SECTION 53 : Distribution of assets

(1) Notwithstanding anything to the contrary contained in any law enacted by the Parliament or any State Legislature for the time being in force, the proceeds from the sale of the liquidation assets shall be distributed in the following order of priority and within such period and in such manner as may be specified, namely :—

(a) the insolvency resolution process costs and the liquidation costs paid in full; (b) the following debts which shall rank equally between and among the following :—

(i) workmen’s dues for the period of twenty-four months preceding the liquidation commencement date; and (ii) debts owed to a secured creditor in the event such secured creditor has relinquished security in the manner set out in section 52;

(c) wages and any unpaid dues owed to employees other than workmen for the period of twelve months preceding the liquidation commencement date; (d) financial debts owed to unsecured creditors; (e) the following dues shall rank equally between and among the following:—

(i) any amount due to the Central Government and the State Government including the amount to be received on account of the Consolidated Fund of India and the Consolidated Fund of a State, if any, in respect of the whole or any part of the period of two years preceding the liquidation commencement date; (ii) debts owed to a secured creditor for any amount unpaid following the enforcement of security interest;

(f) any remaining debts and dues; (g) preference shareholders, if any; and (h) equity shareholders or partners, as the case may be.

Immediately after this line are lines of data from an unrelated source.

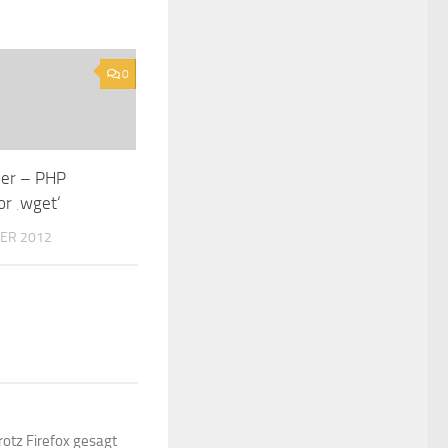
0
er – PHP
or ‚wget‘
ER 2012
otz Firefox gesagt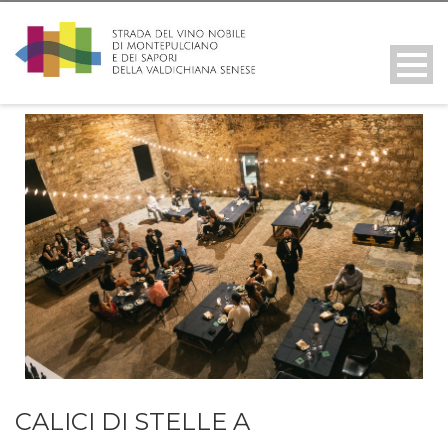
CALICI DI STELLE A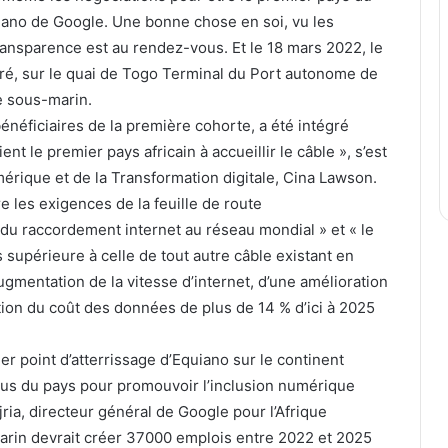
uiano de Google. Une bonne chose en soi, vu les
ransparence est au rendez-vous. Et le 18 mars 2022, le
uré, sur le quai de Togo Terminal du Port autonome de
e sous-marin.
 bénéficiaires de la première cohorte, a été intégré
nt le premier pays africain à accueillir le câble », s’est
mérique et de la Transformation digitale, Cina Lawson.
e les exigences de la feuille de route
u raccordement internet au réseau mondial » et « le
s supérieure à celle de tout autre câble existant en
ugmentation de la vitesse d’internet, d’une amélioration
ction du coût des données de plus de 14 % d’ici à 2025
r point d’atterrissage d’Equiano sur le continent
inus du pays pour promouvoir l’inclusion numérique
ajria, directeur général de Google pour l’Afrique
arin devrait créer 37000 emplois entre 2022 et 2025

(2) Any contractual arrangements between recipients under sub-section (1) with equal ranking, if disrupting the order of priority under that sub-section shall be disregarded by the liquidator.

(3) The fees payable to the liquidator shall be deducted proportionately from the proceeds payable to each class of recipients under sub-section (1), and the proceeds to the relevant recipient shall be distributed after such deduction.

Explanation.—For the purpose of this section—

(i) it is hereby clarified that at each stage of the distribution of proceeds in respect of a class of recipients that rank equally, each of the debts will either be paid in full, or will be paid in equal proportion within the same class of recipients, if the proceeds are insufficient to meet the debts in full; and (ii) the term “workmen’s dues” shall have the same meaning as assigned to it in section 326 of the Companies Act, 2013.